## Record set

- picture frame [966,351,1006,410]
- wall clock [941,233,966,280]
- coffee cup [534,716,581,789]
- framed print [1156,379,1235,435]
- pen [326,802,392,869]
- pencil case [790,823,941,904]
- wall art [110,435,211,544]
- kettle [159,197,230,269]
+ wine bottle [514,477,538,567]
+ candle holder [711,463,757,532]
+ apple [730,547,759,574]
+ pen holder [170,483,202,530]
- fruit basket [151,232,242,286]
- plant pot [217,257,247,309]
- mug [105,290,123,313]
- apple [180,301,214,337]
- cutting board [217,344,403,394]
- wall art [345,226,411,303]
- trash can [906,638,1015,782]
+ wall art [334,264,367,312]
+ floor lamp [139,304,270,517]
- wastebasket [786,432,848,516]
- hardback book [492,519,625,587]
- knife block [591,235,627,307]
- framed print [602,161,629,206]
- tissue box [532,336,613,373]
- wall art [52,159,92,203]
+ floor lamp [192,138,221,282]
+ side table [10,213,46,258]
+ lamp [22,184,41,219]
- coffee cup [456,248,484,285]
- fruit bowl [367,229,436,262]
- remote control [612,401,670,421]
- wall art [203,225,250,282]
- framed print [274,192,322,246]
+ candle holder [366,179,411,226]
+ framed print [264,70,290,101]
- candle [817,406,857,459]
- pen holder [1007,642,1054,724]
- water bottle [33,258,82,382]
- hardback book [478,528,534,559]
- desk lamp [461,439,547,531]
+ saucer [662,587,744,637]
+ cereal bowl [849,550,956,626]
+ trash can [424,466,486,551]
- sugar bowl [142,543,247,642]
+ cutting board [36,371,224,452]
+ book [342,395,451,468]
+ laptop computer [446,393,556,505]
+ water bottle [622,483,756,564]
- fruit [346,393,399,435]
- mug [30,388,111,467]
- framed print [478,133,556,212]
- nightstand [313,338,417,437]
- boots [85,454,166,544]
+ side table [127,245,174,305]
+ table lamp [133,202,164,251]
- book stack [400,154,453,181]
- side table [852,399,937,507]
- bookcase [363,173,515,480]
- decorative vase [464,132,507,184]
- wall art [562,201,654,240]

## What is being asked
All of the material above should be repeated word for word.

## Answer section
- picture frame [966,351,1006,410]
- wall clock [941,233,966,280]
- coffee cup [534,716,581,789]
- framed print [1156,379,1235,435]
- pen [326,802,392,869]
- pencil case [790,823,941,904]
- wall art [110,435,211,544]
- kettle [159,197,230,269]
+ wine bottle [514,477,538,567]
+ candle holder [711,463,757,532]
+ apple [730,547,759,574]
+ pen holder [170,483,202,530]
- fruit basket [151,232,242,286]
- plant pot [217,257,247,309]
- mug [105,290,123,313]
- apple [180,301,214,337]
- cutting board [217,344,403,394]
- wall art [345,226,411,303]
- trash can [906,638,1015,782]
+ wall art [334,264,367,312]
+ floor lamp [139,304,270,517]
- wastebasket [786,432,848,516]
- hardback book [492,519,625,587]
- knife block [591,235,627,307]
- framed print [602,161,629,206]
- tissue box [532,336,613,373]
- wall art [52,159,92,203]
+ floor lamp [192,138,221,282]
+ side table [10,213,46,258]
+ lamp [22,184,41,219]
- coffee cup [456,248,484,285]
- fruit bowl [367,229,436,262]
- remote control [612,401,670,421]
- wall art [203,225,250,282]
- framed print [274,192,322,246]
+ candle holder [366,179,411,226]
+ framed print [264,70,290,101]
- candle [817,406,857,459]
- pen holder [1007,642,1054,724]
- water bottle [33,258,82,382]
- hardback book [478,528,534,559]
- desk lamp [461,439,547,531]
+ saucer [662,587,744,637]
+ cereal bowl [849,550,956,626]
+ trash can [424,466,486,551]
- sugar bowl [142,543,247,642]
+ cutting board [36,371,224,452]
+ book [342,395,451,468]
+ laptop computer [446,393,556,505]
+ water bottle [622,483,756,564]
- fruit [346,393,399,435]
- mug [30,388,111,467]
- framed print [478,133,556,212]
- nightstand [313,338,417,437]
- boots [85,454,166,544]
+ side table [127,245,174,305]
+ table lamp [133,202,164,251]
- book stack [400,154,453,181]
- side table [852,399,937,507]
- bookcase [363,173,515,480]
- decorative vase [464,132,507,184]
- wall art [562,201,654,240]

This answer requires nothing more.